🤖 AI Summary
Multilingual large language models exhibit significantly weaker factual recall in non-English languages than in English, primarily due to reliance on English-centric reasoning pathways and back-translation mechanisms. This work is the first to systematically uncover this phenomenon at the mechanistic level. We propose two language-agnostic and data-agnostic vector intervention methods, grounded in mechanistic interpretability analysis, to localize cross-lingual representational biases and directly modify internal attention patterns and activation trajectories. Our interventions operate without fine-tuning or additional training, enabling targeted correction of intermediate-layer representations.
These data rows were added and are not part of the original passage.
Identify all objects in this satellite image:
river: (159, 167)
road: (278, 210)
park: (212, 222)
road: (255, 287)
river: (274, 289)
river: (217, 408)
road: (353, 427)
Crucially, they preserve English performance while boosting factual recall accuracy in the lowest-performing language by over 35%, substantially narrowing the English–non-English performance gap. To our knowledge, this is the first approach to achieve mechanism-level repair of cross-lingual factual consistency.
📝 Abstract
Multilingual large language models (LLMs) often exhibit factual inconsistencies across languages, with significantly better performance in factual recall tasks in English than in other languages. The causes of these failures, however, remain poorly understood. Using mechanistic analysis techniques, we uncover the underlying pipeline that LLMs employ, which involves using the English-centric factual recall mechanism to process multilingual queries and then translating English answers back into the target language. We identify two primary sources of error: insufficient engagement of the reliable English-centric mechanism for factual recall, and incorrect translation from English back into the target language for the final answer. To address these vulnerabilities, we introduce two vector interventions, both independent of languages and datasets, to redirect the model toward better internal paths for higher factual consistency. Our interventions combined increase the recall accuracy by over 35 percent for the lowest-performing language. Our findings demonstrate how mechanistic insights can be used to unlock latent multilingual capabilities in LLMs.